Tearing your ACL -- or anterior cruciate ligament -- decreases your knee stability, making it difficult to perform activities that involve rapid speed or direction changes. Snowboards keep your feet in place, but you rely on your knee joints to hold your position and carve down a slope. Certain activities may not require the ACL, but falls can worsen your injury, tearing other ligaments or damaging cartilage. Talk to your doctor about snowboarding with your ACL injury.
Knee Ligaments
Your thigh and shin bones -- femur and tibia, respectively -- are held together by four ligaments. The ACL and PCL, or posterior cruciate ligament, form an "X" shape with the ACL attaching to the tibia more medially, or to the inside, than the PCL. Your ACL limits rotation and forward motion of the tibia while the PCL limits backward rotation. The sides of the knee joint are held together by the collateral ligaments. Your medial and lateral collateral ligaments, MCL and LCL, limit sideways motion.
ACL and Your Lifestyle
ACL surgery is an elective procedure; you may choose not to repair the ligament. You can lead a happy, "normal" lifestyle without an ACL; however, you may have to adjust your activities to suit life without full knee stability. Bicycling, swimming, walking and moderate running can be performed without complete use of your ACL. Because the ACL prevents your tibia from rotating forward, you need it to make quick directional or acceleration changes. Activities like tennis, basketball and soccer are difficult without full knee function. With your feet strapped to a snowboard, you often rely on a stable knee to slow down and turn. Handling moguls, performing tricks and landing jumps are potentially dangerous with a torn ACL.
Additional Injury Risk
While waiting for your joint swelling to subside, you may elect to opt out of surgery. Minor strains and tears of the ligament -- i.e. partial rather than full tears -- may heal on their own without surgery. A complete tear, however, always requires surgery to heal. Choosing to snowboard without full use of your ACL puts you at risk for further knee injury.
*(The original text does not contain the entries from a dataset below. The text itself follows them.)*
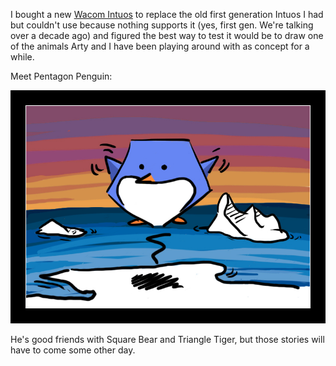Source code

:I bought a new [Wacom Intuos](http://www.amazon.com/Wacom-Intuos-Medium-Tablet-CTH680/dp/B00EN27UC2) to replace the old first generation Intuos I had but couldn't use because nothing supports it (yes, first gen. We're talking over a decade ago) and figured the best way to test it would be to draw one of the animals Arty and I have been playing around with as concept for a while.

Meet Pentagon Penguin:

<img src="/images/pentagonpenguin.jpg">

He's good friends with Square Bear and Triangle Tiger, but those stories will have to come some other day.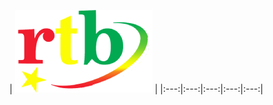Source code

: | ![](https://raw.githubusercontent.com/RevGear/logo/master/Countries/BF/RTB.png)  | 
|:---:|:---:|:---:|:---:|:---:| 
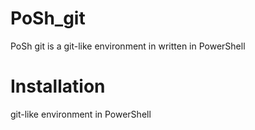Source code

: # PoSh_git
PoSh git is a git-like environment in written in PowerShell

# Installation


git-like environment in PowerShell


#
Your knee can give out during a turn or landing from a bump or jump. Falling puts your PCL, MCL and LCL at risk, as well as muscles and tendons. Your ACL is also linked to cartilage in your knee joint, which can tear if your ACL or other ligaments are injured.
Preventing Injury
Maintaining adequate and balanced muscle strength is important in preventing first time and repeated ACL injuries. Athletes, especially women, are advised to strengthen their hamstrings, or the back thigh muscles, to match the strength of the front thigh or quadriceps muscles. Training programs that include strengthening and stability exercises, aerobic conditioning, plyometric exercises, "jump training" and risk-awareness are effective in preventing ACL tears, according to MayoClinic.com. Balance and proprioceptive exercises increase your body's awareness of its position in space, and can help prevent falls and chronic joint injuries.